_Written task_
Reproduce every line of the material below character for character, keeping the original line breaks.

_Data for processing_
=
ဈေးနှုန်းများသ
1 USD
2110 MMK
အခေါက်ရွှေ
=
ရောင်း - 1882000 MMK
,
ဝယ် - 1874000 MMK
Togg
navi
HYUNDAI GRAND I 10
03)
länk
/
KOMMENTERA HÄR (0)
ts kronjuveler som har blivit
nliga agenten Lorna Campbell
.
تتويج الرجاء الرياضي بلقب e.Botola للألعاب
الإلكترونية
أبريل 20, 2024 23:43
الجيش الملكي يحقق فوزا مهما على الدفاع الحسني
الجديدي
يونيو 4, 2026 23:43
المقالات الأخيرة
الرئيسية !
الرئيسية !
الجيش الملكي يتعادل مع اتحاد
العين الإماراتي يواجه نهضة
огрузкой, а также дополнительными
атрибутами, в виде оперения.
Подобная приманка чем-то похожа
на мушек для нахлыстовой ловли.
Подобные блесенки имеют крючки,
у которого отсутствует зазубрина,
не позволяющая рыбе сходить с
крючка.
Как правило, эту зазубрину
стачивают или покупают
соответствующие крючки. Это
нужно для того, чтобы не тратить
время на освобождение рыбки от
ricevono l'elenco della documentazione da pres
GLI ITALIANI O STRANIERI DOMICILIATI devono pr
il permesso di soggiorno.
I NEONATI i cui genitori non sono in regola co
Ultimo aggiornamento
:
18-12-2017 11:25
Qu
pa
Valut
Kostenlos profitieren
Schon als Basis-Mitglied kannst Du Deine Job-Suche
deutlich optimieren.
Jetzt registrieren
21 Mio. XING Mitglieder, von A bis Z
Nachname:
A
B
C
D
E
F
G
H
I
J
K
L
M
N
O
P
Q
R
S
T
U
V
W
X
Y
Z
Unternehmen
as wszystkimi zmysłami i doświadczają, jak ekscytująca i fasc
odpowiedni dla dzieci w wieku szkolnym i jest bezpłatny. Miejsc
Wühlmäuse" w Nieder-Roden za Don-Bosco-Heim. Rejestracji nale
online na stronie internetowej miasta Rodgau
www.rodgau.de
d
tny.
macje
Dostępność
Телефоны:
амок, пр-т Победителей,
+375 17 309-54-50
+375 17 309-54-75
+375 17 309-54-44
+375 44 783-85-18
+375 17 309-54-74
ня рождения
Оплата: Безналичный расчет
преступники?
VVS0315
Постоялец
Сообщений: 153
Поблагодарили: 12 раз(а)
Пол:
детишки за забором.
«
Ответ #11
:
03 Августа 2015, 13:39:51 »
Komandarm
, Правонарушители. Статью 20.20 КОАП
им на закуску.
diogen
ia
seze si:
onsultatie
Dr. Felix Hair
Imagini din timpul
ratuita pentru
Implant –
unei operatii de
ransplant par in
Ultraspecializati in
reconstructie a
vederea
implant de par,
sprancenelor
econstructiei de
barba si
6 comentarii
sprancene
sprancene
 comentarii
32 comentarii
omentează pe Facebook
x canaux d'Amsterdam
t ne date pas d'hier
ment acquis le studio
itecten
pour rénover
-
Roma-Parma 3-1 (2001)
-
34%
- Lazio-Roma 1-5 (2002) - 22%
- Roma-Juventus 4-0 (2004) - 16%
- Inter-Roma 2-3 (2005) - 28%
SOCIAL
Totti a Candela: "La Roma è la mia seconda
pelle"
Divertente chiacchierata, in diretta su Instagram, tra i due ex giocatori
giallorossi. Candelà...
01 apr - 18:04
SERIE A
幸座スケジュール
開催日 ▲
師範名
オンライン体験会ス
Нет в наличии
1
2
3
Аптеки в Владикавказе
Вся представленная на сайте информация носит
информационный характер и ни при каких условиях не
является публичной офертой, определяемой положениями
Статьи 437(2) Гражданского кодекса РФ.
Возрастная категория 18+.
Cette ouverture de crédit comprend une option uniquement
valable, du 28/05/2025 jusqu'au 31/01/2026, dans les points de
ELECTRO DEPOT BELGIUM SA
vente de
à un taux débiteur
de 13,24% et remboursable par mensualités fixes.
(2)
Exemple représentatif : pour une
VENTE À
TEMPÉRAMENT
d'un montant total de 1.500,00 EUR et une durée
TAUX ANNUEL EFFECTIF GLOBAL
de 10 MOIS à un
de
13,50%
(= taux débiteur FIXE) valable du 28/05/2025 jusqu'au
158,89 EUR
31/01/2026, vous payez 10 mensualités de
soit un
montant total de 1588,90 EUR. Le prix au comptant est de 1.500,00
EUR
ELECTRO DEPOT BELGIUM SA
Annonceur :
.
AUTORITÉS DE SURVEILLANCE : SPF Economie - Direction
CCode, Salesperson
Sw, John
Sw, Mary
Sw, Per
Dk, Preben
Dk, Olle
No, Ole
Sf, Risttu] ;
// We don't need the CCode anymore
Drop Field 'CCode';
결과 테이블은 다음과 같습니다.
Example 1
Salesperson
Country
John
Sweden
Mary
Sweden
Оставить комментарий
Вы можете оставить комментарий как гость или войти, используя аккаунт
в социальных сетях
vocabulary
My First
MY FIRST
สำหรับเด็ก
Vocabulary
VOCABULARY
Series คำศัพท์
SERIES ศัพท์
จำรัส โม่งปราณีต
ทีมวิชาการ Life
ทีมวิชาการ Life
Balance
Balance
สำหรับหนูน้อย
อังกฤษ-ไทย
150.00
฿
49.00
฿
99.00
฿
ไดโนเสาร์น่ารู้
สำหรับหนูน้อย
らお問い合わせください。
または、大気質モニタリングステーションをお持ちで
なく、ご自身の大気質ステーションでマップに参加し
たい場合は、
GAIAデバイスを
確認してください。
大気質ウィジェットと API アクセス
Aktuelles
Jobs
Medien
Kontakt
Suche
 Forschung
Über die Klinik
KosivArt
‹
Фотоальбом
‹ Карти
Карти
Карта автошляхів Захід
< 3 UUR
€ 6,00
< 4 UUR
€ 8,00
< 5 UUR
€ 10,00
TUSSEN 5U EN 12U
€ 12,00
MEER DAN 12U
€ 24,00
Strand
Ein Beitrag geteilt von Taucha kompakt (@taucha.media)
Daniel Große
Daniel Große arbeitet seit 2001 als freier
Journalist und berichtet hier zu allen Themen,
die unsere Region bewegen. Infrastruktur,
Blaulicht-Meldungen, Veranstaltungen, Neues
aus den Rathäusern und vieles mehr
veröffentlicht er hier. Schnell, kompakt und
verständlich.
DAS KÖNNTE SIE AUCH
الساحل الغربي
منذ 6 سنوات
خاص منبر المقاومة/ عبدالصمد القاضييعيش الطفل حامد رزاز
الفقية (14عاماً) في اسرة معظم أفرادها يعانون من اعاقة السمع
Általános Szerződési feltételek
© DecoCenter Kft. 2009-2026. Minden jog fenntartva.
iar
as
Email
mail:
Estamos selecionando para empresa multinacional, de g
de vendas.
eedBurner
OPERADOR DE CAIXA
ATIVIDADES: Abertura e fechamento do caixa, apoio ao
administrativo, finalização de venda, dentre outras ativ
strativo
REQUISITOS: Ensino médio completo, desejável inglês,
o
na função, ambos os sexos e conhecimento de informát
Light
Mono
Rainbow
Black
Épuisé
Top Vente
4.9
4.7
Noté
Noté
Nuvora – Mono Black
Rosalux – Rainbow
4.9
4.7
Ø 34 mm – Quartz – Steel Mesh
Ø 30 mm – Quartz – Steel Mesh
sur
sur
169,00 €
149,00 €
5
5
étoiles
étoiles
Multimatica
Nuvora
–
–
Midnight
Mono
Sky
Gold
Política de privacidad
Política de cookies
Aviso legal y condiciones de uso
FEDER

_Response box_
=
ဈေးနှုန်းများသ
1 USD
2110 MMK
အခေါက်ရွှေ
=
ရောင်း - 1882000 MMK
,
ဝယ် - 1874000 MMK
Togg
navi
HYUNDAI GRAND I 10
03)
länk
/
KOMMENTERA HÄR (0)
ts kronjuveler som har blivit
nliga agenten Lorna Campbell
.
تتويج الرجاء الرياضي بلقب e.Botola للألعاب
الإلكترونية
أبريل 20, 2024 23:43
الجيش الملكي يحقق فوزا مهما على الدفاع الحسني
الجديدي
يونيو 4, 2026 23:43
المقالات الأخيرة
الرئيسية !
الرئيسية !
الجيش الملكي يتعادل مع اتحاد
العين الإماراتي يواجه نهضة
огрузкой, а также дополнительными
атрибутами, в виде оперения.
Подобная приманка чем-то похожа
на мушек для нахлыстовой ловли.
Подобные блесенки имеют крючки,
у которого отсутствует зазубрина,
не позволяющая рыбе сходить с
крючка.
Как правило, эту зазубрину
стачивают или покупают
соответствующие крючки. Это
нужно для того, чтобы не тратить
время на освобождение рыбки от
ricevono l'elenco della documentazione da pres
GLI ITALIANI O STRANIERI DOMICILIATI devono pr
il permesso di soggiorno.
I NEONATI i cui genitori non sono in regola co
Ultimo aggiornamento
:
18-12-2017 11:25
Qu
pa
Valut
Kostenlos profitieren
Schon als Basis-Mitglied kannst Du Deine Job-Suche
deutlich optimieren.
Jetzt registrieren
21 Mio. XING Mitglieder, von A bis Z
Nachname:
A
B
C
D
E
F
G
H
I
J
K
L
M
N
O
P
Q
R
S
T
U
V
W
X
Y
Z
Unternehmen
as wszystkimi zmysłami i doświadczają, jak ekscytująca i fasc
odpowiedni dla dzieci w wieku szkolnym i jest bezpłatny. Miejsc
Wühlmäuse" w Nieder-Roden za Don-Bosco-Heim. Rejestracji nale
online na stronie internetowej miasta Rodgau
www.rodgau.de
d
tny.
macje
Dostępność
Телефоны:
амок, пр-т Победителей,
+375 17 309-54-50
+375 17 309-54-75
+375 17 309-54-44
+375 44 783-85-18
+375 17 309-54-74
ня рождения
Оплата: Безналичный расчет
преступники?
VVS0315
Постоялец
Сообщений: 153
Поблагодарили: 12 раз(а)
Пол:
детишки за забором.
«
Ответ #11
:
03 Августа 2015, 13:39:51 »
Komandarm
, Правонарушители. Статью 20.20 КОАП
им на закуску.
diogen
ia
seze si:
onsultatie
Dr. Felix Hair
Imagini din timpul
ratuita pentru
Implant –
unei operatii de
ransplant par in
Ultraspecializati in
reconstructie a
vederea
implant de par,
sprancenelor
econstructiei de
barba si
6 comentarii
sprancene
sprancene
 comentarii
32 comentarii
omentează pe Facebook
x canaux d'Amsterdam
t ne date pas d'hier
ment acquis le studio
itecten
pour rénover
-
Roma-Parma 3-1 (2001)
-
34%
- Lazio-Roma 1-5 (2002) - 22%
- Roma-Juventus 4-0 (2004) - 16%
- Inter-Roma 2-3 (2005) - 28%
SOCIAL
Totti a Candela: "La Roma è la mia seconda
pelle"
Divertente chiacchierata, in diretta su Instagram, tra i due ex giocatori
giallorossi. Candelà...
01 apr - 18:04
SERIE A
幸座スケジュール
開催日 ▲
師範名
オンライン体験会ス
Нет в наличии
1
2
3
Аптеки в Владикавказе
Вся представленная на сайте информация носит
информационный характер и ни при каких условиях не
является публичной офертой, определяемой положениями
Статьи 437(2) Гражданского кодекса РФ.
Возрастная категория 18+.
Cette ouverture de crédit comprend une option uniquement
valable, du 28/05/2025 jusqu'au 31/01/2026, dans les points de
ELECTRO DEPOT BELGIUM SA
vente de
à un taux débiteur
de 13,24% et remboursable par mensualités fixes.
(2)
Exemple représentatif : pour une
VENTE À
TEMPÉRAMENT
d'un montant total de 1.500,00 EUR et une durée
TAUX ANNUEL EFFECTIF GLOBAL
de 10 MOIS à un
de
13,50%
(= taux débiteur FIXE) valable du 28/05/2025 jusqu'au
158,89 EUR
31/01/2026, vous payez 10 mensualités de
soit un
montant total de 1588,90 EUR. Le prix au comptant est de 1.500,00
EUR
ELECTRO DEPOT BELGIUM SA
Annonceur :
.
AUTORITÉS DE SURVEILLANCE : SPF Economie - Direction
CCode, Salesperson
Sw, John
Sw, Mary
Sw, Per
Dk, Preben
Dk, Olle
No, Ole
Sf, Risttu] ;
// We don't need the CCode anymore
Drop Field 'CCode';
결과 테이블은 다음과 같습니다.
Example 1
Salesperson
Country
John
Sweden
Mary
Sweden
Оставить комментарий
Вы можете оставить комментарий как гость или войти, используя аккаунт
в социальных сетях
vocabulary
My First
MY FIRST
สำหรับเด็ก
Vocabulary
VOCABULARY
Series คำศัพท์
SERIES ศัพท์
จำรัส โม่งปราณีต
ทีมวิชาการ Life
ทีมวิชาการ Life
Balance
Balance
สำหรับหนูน้อย
อังกฤษ-ไทย
150.00
฿
49.00
฿
99.00
฿
ไดโนเสาร์น่ารู้
สำหรับหนูน้อย
らお問い合わせください。
または、大気質モニタリングステーションをお持ちで
なく、ご自身の大気質ステーションでマップに参加し
たい場合は、
GAIAデバイスを
確認してください。
大気質ウィジェットと API アクセス
Aktuelles
Jobs
Medien
Kontakt
Suche
 Forschung
Über die Klinik
KosivArt
‹
Фотоальбом
‹ Карти
Карти
Карта автошляхів Захід
< 3 UUR
€ 6,00
< 4 UUR
€ 8,00
< 5 UUR
€ 10,00
TUSSEN 5U EN 12U
€ 12,00
MEER DAN 12U
€ 24,00
Strand
Ein Beitrag geteilt von Taucha kompakt (@taucha.media)
Daniel Große
Daniel Große arbeitet seit 2001 als freier
Journalist und berichtet hier zu allen Themen,
die unsere Region bewegen. Infrastruktur,
Blaulicht-Meldungen, Veranstaltungen, Neues
aus den Rathäusern und vieles mehr
veröffentlicht er hier. Schnell, kompakt und
verständlich.
DAS KÖNNTE SIE AUCH
الساحل الغربي
منذ 6 سنوات
خاص منبر المقاومة/ عبدالصمد القاضييعيش الطفل حامد رزاز
الفقية (14عاماً) في اسرة معظم أفرادها يعانون من اعاقة السمع
Általános Szerződési feltételek
© DecoCenter Kft. 2009-2026. Minden jog fenntartva.
iar
as
Email
mail:
Estamos selecionando para empresa multinacional, de g
de vendas.
eedBurner
OPERADOR DE CAIXA
ATIVIDADES: Abertura e fechamento do caixa, apoio ao
administrativo, finalização de venda, dentre outras ativ
strativo
REQUISITOS: Ensino médio completo, desejável inglês,
o
na função, ambos os sexos e conhecimento de informát
Light
Mono
Rainbow
Black
Épuisé
Top Vente
4.9
4.7
Noté
Noté
Nuvora – Mono Black
Rosalux – Rainbow
4.9
4.7
Ø 34 mm – Quartz – Steel Mesh
Ø 30 mm – Quartz – Steel Mesh
sur
sur
169,00 €
149,00 €
5
5
étoiles
étoiles
Multimatica
Nuvora
–
–
Midnight
Mono
Sky
Gold
Política de privacidad
Política de cookies
Aviso legal y condiciones de uso
FEDER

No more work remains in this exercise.